Five years after a tragic event, Jack Jordan is still reeling from its effect on him. Although it takes quite some time in Jeff Bower’s mordant drama, The Impossible Task of Today, to learn what has turned this formerly high-functioning school teacher agoraphobic and deeply depressed, the memory of it remains with him like a black-cowled specter of death.
Bower’s play, his first produced full-length script, was developed by Florida Atlantic University Theatre Lab, where it now has its world premiere after its initial audience encounter in the Boca Raton company’s 2022 New Play Festival. While the 95-minute work is not without some humor, Bower takes us down the rabbit hole of mental illness, gun violence, suicide and social media obsession.
Since he has not left his seventh-floor walk-up apartment for years, Jack Jordan (Iain Batchelor) now ekes out a living teaching English to Chinese students by Zoom. When not teaching, he can usually be found on his dilapidated couch playing outdated video games. And dreading the imminent anniversary of the night a crazed gunman shot and killed Jack’s wife Anna and others in a movie theater, as Jack escaped unharmed, peeing in the bathroom. With the burden of survivor guilt, Jack and a friend Lynne (Vaishnavi Sharma), who also attended the movie, have a painful ritual of reliving that fateful night each June 20, a date fast approaching.
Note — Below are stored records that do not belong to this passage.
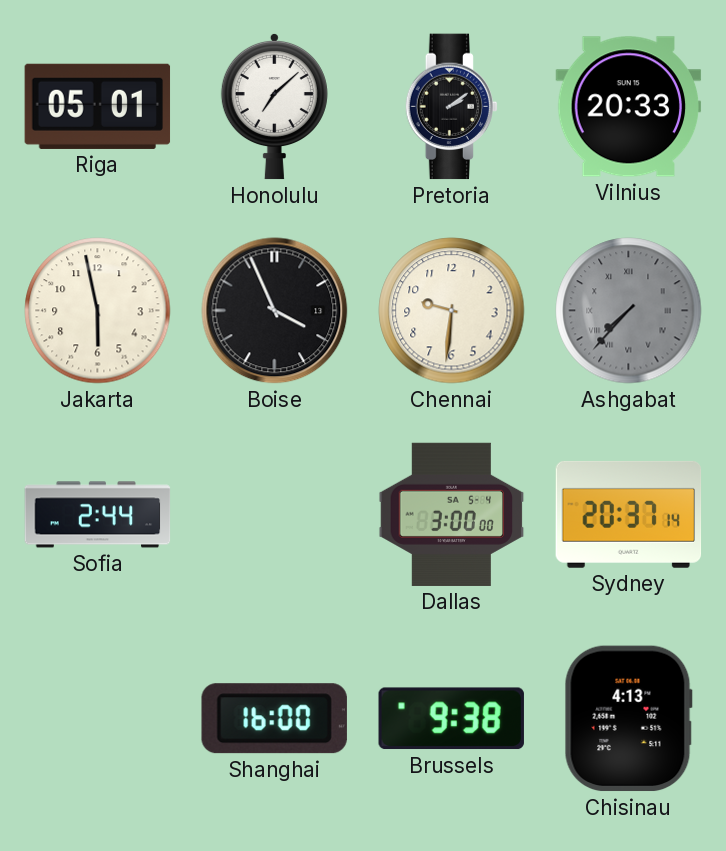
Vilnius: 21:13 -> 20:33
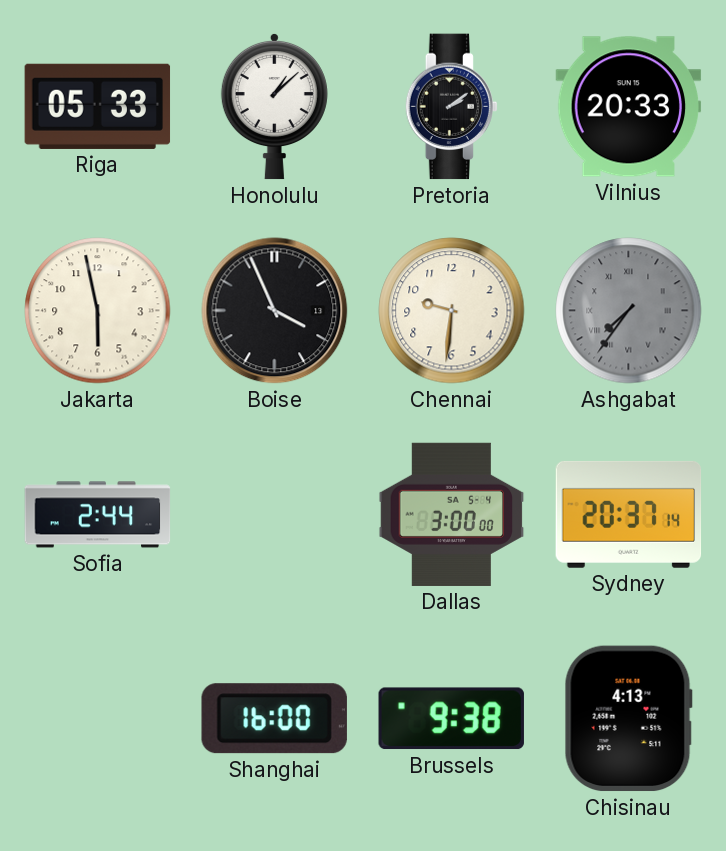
Riga: 05:01 -> 05:33
Honolulu: 7:08 -> 1:08
Ashgabat: 7:37 -> 7:36
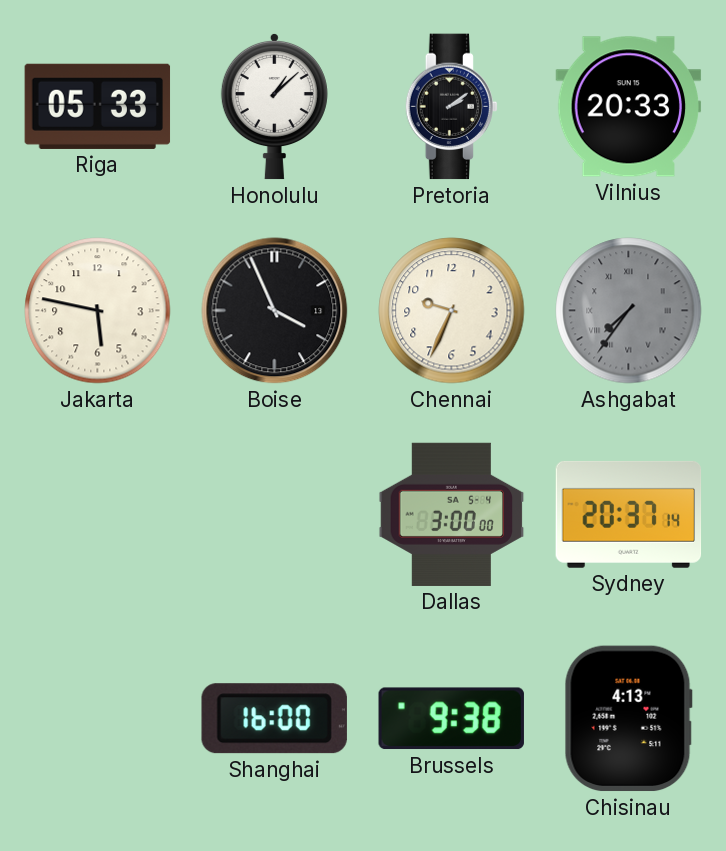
Jakarta: 5:58 -> 5:47
Chennai: 9:31 -> 9:34
Sofia: 2:44 -> none
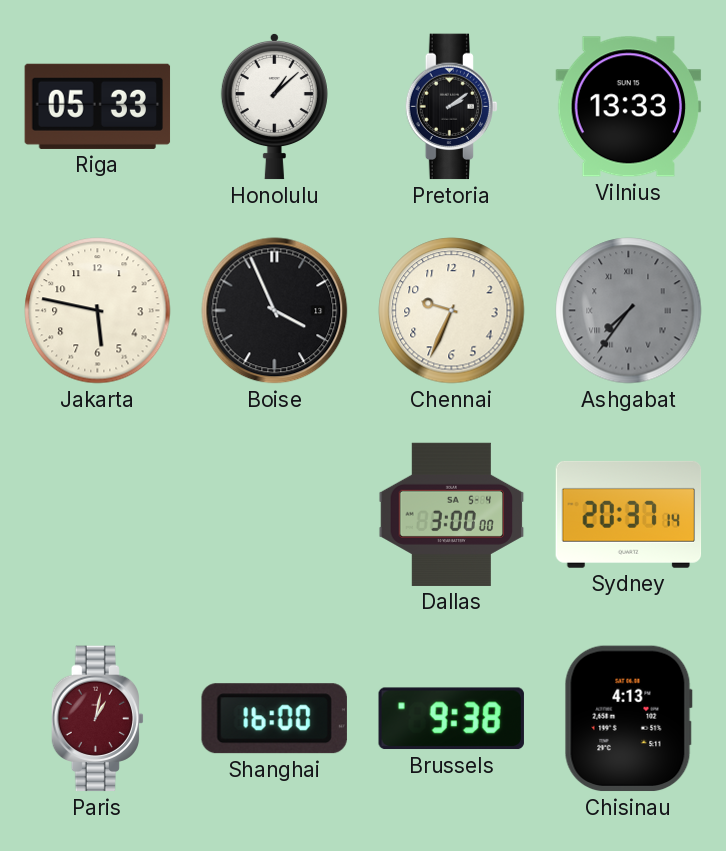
Vilnius: 20:33 -> 13:33
Paris: none -> 1:02
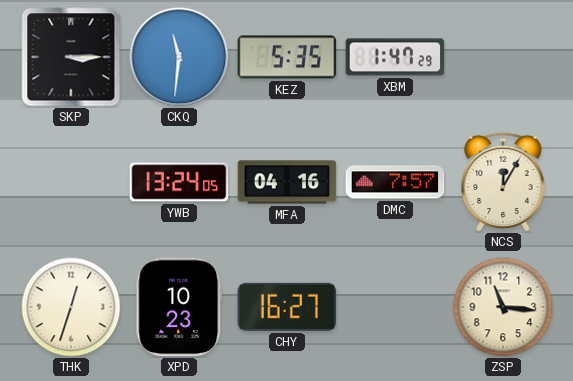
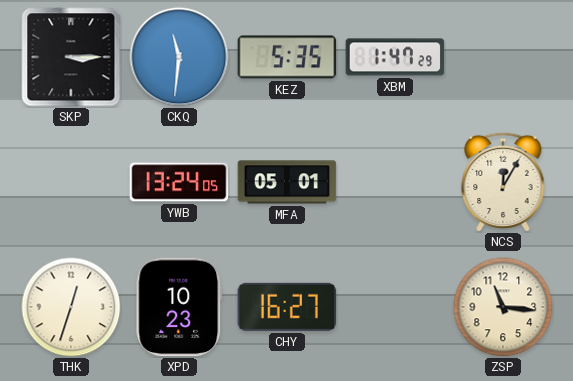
MFA: 04:16 -> 05:01
DMC: 7:57 -> none
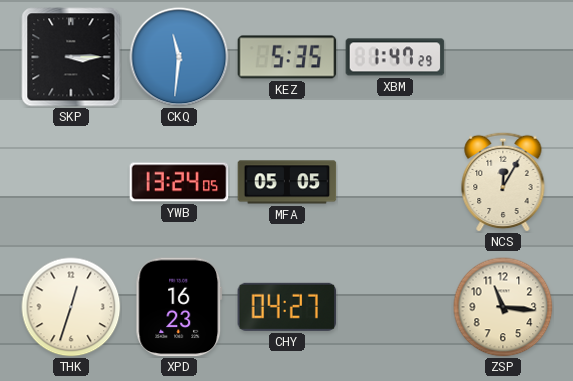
MFA: 05:01 -> 05:05
XPD: 10:23 -> 16:23
CHY: 16:27 -> 04:27
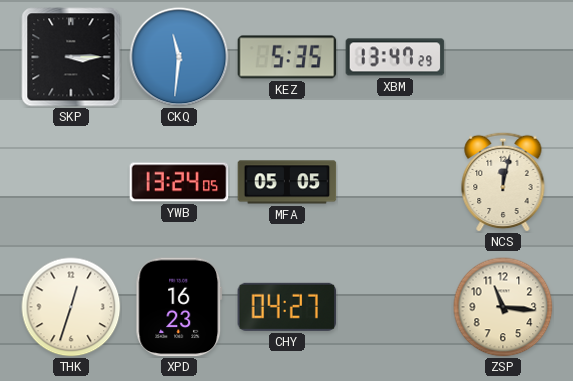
XBM: 1:47 -> 13:47
NCS: 12:05 -> 12:02
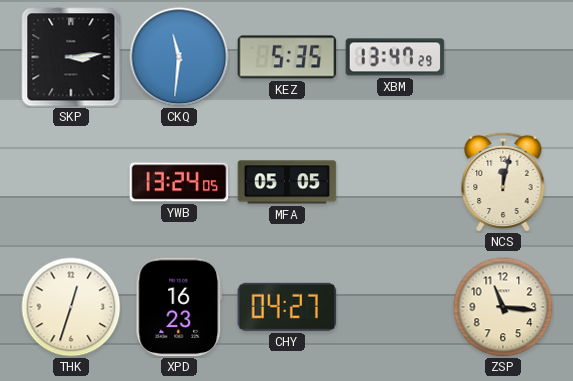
SKP: 3:15 -> 3:14
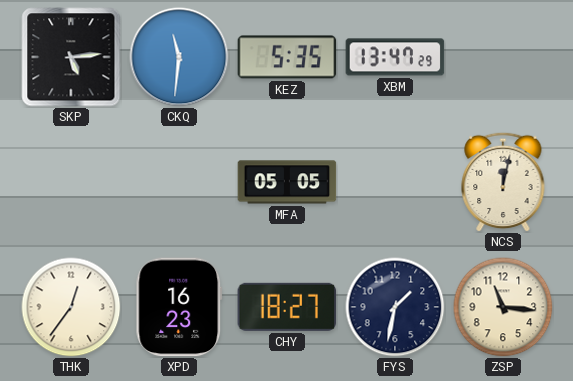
SKP: 3:14 -> 5:14
YWB: 13:24 -> none
THK: 12:33 -> 12:36
CHY: 04:27 -> 18:27
FYS: none -> 1:32
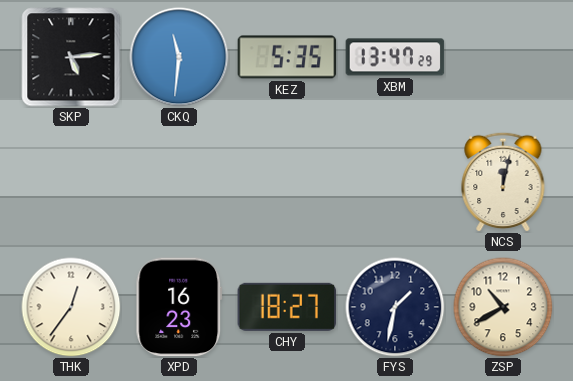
MFA: 05:05 -> none
ZSP: 11:16 -> 10:40
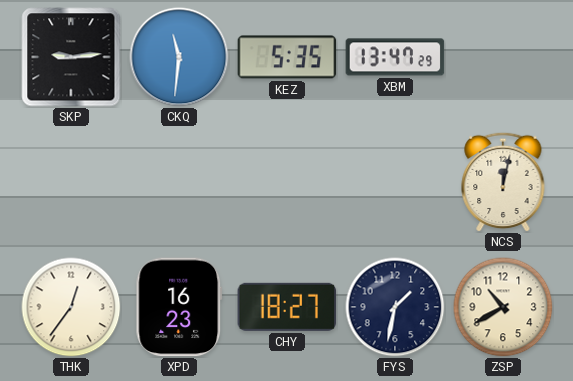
SKP: 5:14 -> 9:14
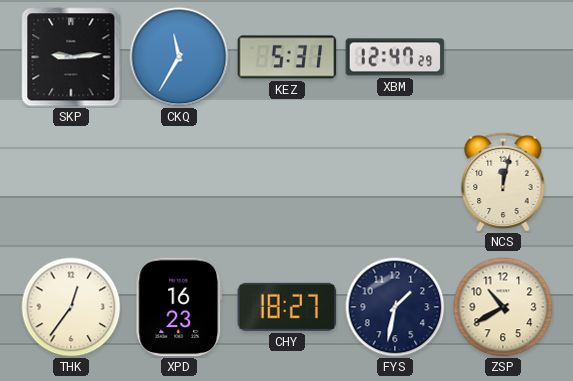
CKQ: 11:31 -> 11:35
KEZ: 5:35 -> 5:31
XBM: 13:47 -> 12:47
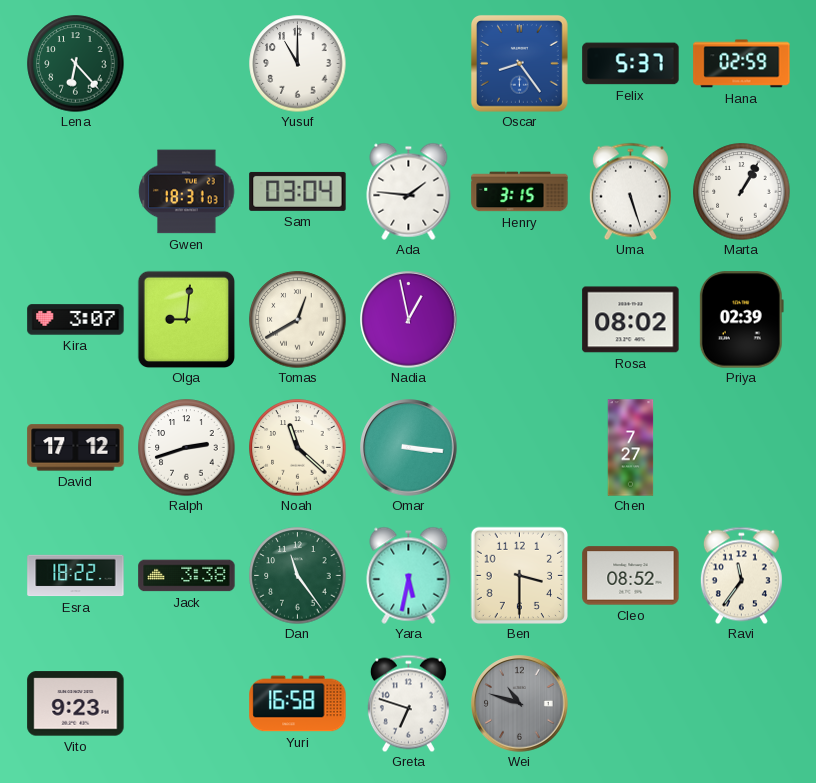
Batchelor gives a towering performance, pulling the audience inside his fogged brain, displaying a range of emotions, edgy, belligerent and volatile, yet earning our empathy. Although he has pushed the world away, Jack keeps getting weekly grocery deliveries from an amiable soul named Frank (Anthony Blatter), who has a grief secret of his own, and occasional arrivals from the building manager, Val (Kaelyn A. Gonzalez), concerned but unable to help. And hovering silently over the action — but seen only by Jack — is that cowled figure known only as The Dark (Nicole Perry), an embodiment of his bleak mental state, moving about in a languorous dance of death.
Producing artistic director Matt Stabile stages the production with a sensitivity to the subject matter, avoiding its potential for mawkishness. He is aided by Michael McClain’s seedy scenic design and the otherworldly lighting by George Horrocks. Stabile and company do not shrink from the dark recesses of The Impossible Task of Today, while Bower eventually arrives at a much-needed glimmer of hope.
THE IMPOSSIBLE TASK OF TODAY, FAU Theatre Lab, Parliament Hall, 777 Glades Road, FAU Campus, Boca Raton. Through Sunday, April 20. $35- 45. 561-297-6124.